June 13, 2011

  • What background makes a good leader?

    It may surprise some that much of the ruling elite of China are from engineering backgrounds.  Whether this is an accident of the educational system, of period, or by design, I think it has many implications for the ethos of government.  By contrast, the US is lead almost exclusively by lawyers, with a very different understanding of how things work.

    http://www.economist.com/node/13517524

    It's difficult to draw conclusions, but I think that, in general, engineers have to operate in an environment where they work with an understanding where certain principles are in fact, inviolable; gravity, the hardness/ductability/conduction/specific heat of a material is fixed.  Learning to work around those constants with innovative techniques is critical to engineering better solutions.  Obviously, you can come up with new materials as well.  The framework within which lawyers work is the framework of people, who operate in relation to principles of behaviour, conscience, ethic and the like, which are much more motivational.  Laws sketch out a proxy for morality, and are or are not immutable depending on one's perspective.  If you believe that laws accurately reflect truth, then good laws are fixed points of principle, a la a Constitution.

□ □ □

## Directives
#1 In the post on leaders' backgrounds, who is said to lead the US almost exclusively?
#2 Rewrite the paragraph of the post on leaders' backgrounds that begins "It may surprise some" in shorter form, keeping its main facts.

## Material
□ □ □

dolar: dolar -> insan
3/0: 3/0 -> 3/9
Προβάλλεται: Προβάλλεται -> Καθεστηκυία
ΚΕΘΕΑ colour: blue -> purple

□ □ □

## Responses by task
#1 Lawyers.

#2 Much of China's ruling elite comes from engineering backgrounds, whether through the educational system, the period, or design. The writer believes this has many implications for the ethos of government. The US, by contrast, is led almost exclusively by lawyers, who understand how things work very differently.